Покинули коляску, промчались по крыльцу, по залам, по коридорам и лестницам. Ульяна все шла за ним, вцепившись в рукав, и ни за что не хотела отпускать.
— Вам бы умыться, Иван Несторович, — запыхавшись, выдохнула она.
Иноземцев закивал. Невольно залюбовался нежным разрумянившимся лицом девушки. У двери остановилась, пробормотала извинения, сказала, что сейчас принесет воды, и исчезла.
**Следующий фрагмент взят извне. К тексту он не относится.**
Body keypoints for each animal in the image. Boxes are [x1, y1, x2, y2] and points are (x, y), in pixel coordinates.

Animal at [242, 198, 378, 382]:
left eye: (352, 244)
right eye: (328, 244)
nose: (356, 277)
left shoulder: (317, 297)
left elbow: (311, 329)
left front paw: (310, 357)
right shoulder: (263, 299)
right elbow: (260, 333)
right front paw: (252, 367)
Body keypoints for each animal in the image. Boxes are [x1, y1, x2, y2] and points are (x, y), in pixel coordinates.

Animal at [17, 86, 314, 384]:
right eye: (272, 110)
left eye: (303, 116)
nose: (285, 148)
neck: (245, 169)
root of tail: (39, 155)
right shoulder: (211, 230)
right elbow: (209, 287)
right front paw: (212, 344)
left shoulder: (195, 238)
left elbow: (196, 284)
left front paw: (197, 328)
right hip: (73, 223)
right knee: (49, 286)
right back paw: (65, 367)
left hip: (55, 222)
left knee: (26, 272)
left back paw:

Иноземцев проводил ее влюбленным взглядом, вошел в комнату и от радости чуть на колени не повалился: чемоданчик с инструментами, принесенный, верно, заботливой рукой Саввича, лежал на столе.
Дрожа и задыхаясь, он нашел чистый шприц, открыл коробочку с серо-розовыми кристаллами, достал ампулу с раствором из аптеки господина Пеля. Опустился прямо на пол, закатал рукава и принялся готовить смесь. Все его существо сейчас было заключено в крупицах луноверина, каждый стук сердца, каждый вздох.
— Иван Несторович, что это вы делаете? — Ульянушка подошла неслышно, склонилась за спиной.
— Я измотан, — виновато улыбнулся доктор. — Мне требуются силы.
— Так, может быть, отложим лечение? Вы выспитесь, отдохнете, наберетесь сил. — Она поставила на стол чан с водой и вынула из кармана кусочек мыла.